**The problem**
Reproduce, character for character, the entries from their opening line through the line with "发表于 2020-10-30 21:33".

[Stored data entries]
((

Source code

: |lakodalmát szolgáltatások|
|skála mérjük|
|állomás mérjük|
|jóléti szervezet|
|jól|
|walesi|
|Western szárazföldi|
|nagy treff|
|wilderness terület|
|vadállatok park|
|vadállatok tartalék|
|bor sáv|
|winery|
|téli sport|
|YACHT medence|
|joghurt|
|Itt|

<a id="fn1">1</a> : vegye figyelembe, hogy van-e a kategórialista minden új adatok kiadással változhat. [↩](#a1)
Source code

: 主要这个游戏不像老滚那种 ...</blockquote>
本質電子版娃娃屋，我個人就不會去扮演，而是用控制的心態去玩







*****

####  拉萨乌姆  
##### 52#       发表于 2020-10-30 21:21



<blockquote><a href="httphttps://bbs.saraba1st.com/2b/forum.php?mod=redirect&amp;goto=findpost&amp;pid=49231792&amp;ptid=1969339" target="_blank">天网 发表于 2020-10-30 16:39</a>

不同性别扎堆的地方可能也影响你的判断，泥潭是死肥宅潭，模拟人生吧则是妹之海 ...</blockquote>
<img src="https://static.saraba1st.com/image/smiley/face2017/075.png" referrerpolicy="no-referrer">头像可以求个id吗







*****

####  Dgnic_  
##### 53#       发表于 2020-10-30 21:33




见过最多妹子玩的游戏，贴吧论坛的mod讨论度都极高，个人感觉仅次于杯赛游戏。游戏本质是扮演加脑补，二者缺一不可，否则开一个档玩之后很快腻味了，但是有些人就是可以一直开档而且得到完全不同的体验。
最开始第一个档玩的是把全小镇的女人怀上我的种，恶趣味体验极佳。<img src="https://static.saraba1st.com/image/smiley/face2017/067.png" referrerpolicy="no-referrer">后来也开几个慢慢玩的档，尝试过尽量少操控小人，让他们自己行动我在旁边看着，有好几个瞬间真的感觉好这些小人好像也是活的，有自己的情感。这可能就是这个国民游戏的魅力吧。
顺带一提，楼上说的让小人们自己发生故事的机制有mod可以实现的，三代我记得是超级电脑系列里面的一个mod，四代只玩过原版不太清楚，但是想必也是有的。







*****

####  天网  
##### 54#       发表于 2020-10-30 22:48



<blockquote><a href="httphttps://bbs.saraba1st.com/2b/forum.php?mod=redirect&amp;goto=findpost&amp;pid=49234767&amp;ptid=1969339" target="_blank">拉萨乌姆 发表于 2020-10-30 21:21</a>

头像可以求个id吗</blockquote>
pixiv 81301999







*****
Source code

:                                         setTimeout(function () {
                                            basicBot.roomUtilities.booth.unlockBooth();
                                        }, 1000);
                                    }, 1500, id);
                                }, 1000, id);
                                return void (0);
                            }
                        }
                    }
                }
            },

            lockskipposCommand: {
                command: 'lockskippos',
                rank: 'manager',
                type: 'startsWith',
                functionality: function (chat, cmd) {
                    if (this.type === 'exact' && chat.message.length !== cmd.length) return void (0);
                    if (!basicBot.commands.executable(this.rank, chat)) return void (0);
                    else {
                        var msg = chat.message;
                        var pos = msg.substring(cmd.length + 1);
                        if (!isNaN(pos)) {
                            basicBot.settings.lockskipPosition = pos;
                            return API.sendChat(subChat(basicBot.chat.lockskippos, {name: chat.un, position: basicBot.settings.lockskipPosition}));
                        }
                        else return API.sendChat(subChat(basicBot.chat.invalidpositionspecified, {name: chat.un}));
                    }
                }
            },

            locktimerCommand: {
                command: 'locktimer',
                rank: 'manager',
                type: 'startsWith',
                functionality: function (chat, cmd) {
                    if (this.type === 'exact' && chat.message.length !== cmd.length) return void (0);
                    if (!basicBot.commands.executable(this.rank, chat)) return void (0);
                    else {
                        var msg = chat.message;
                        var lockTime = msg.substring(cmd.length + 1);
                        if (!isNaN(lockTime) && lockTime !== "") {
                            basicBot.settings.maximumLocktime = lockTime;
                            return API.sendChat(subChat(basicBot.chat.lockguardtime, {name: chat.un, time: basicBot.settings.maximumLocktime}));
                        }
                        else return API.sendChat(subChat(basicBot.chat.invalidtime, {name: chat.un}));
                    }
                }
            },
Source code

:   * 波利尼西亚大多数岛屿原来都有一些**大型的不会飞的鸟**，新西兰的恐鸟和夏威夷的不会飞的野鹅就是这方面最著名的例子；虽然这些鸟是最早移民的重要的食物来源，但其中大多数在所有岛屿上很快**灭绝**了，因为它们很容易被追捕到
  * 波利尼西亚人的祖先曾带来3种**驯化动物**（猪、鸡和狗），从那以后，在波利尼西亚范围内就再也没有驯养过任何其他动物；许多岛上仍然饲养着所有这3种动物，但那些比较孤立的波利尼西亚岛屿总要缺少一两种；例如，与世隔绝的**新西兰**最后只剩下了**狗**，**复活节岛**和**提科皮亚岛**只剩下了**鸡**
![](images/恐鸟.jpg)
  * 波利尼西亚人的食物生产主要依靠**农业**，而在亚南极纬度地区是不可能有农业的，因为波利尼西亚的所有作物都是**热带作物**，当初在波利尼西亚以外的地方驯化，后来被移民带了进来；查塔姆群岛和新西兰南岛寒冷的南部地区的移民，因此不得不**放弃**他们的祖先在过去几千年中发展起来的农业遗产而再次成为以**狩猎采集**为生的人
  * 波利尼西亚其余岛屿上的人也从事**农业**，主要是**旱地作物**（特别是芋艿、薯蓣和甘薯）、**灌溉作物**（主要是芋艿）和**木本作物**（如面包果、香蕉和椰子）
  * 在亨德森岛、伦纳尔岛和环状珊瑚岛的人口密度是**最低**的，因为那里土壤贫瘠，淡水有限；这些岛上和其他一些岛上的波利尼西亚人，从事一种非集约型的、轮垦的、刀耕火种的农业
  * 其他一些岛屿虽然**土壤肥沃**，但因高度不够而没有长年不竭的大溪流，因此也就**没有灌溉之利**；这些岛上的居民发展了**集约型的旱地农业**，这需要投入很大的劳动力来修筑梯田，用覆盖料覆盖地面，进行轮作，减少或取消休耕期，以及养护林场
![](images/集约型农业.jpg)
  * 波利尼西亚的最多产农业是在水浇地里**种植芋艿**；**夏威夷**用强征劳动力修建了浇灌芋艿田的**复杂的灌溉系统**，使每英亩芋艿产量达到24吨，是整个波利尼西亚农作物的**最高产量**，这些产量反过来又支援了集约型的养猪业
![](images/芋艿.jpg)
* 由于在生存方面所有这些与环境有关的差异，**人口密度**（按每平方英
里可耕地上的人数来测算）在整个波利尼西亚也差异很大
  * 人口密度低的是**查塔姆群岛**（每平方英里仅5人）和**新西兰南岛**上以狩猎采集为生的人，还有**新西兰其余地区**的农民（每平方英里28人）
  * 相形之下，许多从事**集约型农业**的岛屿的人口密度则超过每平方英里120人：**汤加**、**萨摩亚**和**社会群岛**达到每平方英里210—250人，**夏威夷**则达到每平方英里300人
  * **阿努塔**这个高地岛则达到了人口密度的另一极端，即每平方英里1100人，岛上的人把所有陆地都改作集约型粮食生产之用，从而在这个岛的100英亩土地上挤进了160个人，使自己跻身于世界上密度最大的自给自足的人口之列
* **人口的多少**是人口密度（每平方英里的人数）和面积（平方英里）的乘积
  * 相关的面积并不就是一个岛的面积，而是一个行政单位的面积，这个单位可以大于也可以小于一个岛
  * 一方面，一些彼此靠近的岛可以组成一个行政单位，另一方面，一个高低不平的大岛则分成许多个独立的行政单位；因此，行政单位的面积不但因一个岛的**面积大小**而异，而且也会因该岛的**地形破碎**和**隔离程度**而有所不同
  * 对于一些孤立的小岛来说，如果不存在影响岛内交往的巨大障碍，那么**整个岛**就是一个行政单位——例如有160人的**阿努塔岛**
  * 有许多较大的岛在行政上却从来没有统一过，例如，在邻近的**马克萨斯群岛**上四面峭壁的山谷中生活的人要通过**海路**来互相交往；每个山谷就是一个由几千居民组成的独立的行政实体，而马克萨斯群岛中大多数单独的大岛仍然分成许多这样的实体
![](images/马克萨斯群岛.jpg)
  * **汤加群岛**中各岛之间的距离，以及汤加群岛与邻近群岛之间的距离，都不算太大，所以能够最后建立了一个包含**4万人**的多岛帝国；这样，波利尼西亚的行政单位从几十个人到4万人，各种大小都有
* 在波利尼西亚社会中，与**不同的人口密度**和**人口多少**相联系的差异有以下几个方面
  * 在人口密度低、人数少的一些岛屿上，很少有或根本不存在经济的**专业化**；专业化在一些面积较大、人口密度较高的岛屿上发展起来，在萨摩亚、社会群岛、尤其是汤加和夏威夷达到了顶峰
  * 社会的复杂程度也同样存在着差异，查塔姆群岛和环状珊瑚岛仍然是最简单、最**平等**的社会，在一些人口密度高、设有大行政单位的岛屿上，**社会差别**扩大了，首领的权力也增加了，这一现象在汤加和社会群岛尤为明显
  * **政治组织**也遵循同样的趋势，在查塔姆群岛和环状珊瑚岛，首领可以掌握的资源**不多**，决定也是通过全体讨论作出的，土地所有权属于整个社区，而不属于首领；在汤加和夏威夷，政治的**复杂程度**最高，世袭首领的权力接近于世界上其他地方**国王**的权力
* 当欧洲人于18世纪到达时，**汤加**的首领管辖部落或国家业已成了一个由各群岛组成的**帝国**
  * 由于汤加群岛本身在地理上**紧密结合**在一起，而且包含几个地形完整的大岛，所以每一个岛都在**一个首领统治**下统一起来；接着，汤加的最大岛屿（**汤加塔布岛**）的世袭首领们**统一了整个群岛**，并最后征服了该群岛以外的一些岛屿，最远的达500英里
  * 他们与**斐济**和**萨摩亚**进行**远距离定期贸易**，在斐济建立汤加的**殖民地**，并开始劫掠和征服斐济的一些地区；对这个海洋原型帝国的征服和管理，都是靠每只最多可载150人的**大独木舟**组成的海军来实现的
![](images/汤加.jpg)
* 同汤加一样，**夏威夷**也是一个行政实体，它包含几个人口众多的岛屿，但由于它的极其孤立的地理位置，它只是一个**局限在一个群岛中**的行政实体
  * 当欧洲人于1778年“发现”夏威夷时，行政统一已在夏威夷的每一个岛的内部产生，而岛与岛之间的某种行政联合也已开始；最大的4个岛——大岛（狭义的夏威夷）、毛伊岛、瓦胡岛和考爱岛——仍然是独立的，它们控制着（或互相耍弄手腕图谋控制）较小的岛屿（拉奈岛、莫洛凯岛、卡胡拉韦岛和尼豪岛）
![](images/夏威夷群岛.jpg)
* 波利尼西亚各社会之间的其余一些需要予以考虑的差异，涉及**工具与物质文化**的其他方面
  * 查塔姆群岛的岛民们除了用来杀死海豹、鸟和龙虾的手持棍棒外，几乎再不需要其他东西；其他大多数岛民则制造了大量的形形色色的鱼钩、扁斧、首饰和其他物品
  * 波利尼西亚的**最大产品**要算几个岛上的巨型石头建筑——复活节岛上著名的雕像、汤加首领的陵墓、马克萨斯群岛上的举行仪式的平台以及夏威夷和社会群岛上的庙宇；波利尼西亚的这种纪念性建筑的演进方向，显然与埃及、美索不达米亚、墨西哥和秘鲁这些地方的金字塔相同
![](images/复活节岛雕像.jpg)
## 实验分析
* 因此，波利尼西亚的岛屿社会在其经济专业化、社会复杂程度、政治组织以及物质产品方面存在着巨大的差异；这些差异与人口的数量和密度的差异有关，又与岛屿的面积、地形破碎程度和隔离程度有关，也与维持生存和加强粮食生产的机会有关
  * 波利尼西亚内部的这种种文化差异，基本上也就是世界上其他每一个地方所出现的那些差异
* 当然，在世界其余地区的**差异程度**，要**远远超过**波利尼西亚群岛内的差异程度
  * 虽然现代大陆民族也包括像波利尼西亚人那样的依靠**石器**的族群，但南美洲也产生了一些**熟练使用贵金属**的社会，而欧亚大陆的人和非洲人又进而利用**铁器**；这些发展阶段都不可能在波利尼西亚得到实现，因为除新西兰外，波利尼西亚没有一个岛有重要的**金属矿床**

))

**Exercise solution**
Source code

: |lakodalmát szolgáltatások|
|skála mérjük|
|állomás mérjük|
|jóléti szervezet|
|jól|
|walesi|
|Western szárazföldi|
|nagy treff|
|wilderness terület|
|vadállatok park|
|vadállatok tartalék|
|bor sáv|
|winery|
|téli sport|
|YACHT medence|
|joghurt|
|Itt|

<a id="fn1">1</a> : vegye figyelembe, hogy van-e a kategórialista minden új adatok kiadással változhat. [↩](#a1)
Source code

: 主要这个游戏不像老滚那种 ...</blockquote>
本質電子版娃娃屋，我個人就不會去扮演，而是用控制的心態去玩







*****

####  拉萨乌姆  
##### 52#       发表于 2020-10-30 21:21



<blockquote><a href="httphttps://bbs.saraba1st.com/2b/forum.php?mod=redirect&amp;goto=findpost&amp;pid=49231792&amp;ptid=1969339" target="_blank">天网 发表于 2020-10-30 16:39</a>

不同性别扎堆的地方可能也影响你的判断，泥潭是死肥宅潭，模拟人生吧则是妹之海 ...</blockquote>
<img src="https://static.saraba1st.com/image/smiley/face2017/075.png" referrerpolicy="no-referrer">头像可以求个id吗







*****

####  Dgnic_  
##### 53#       发表于 2020-10-30 21:33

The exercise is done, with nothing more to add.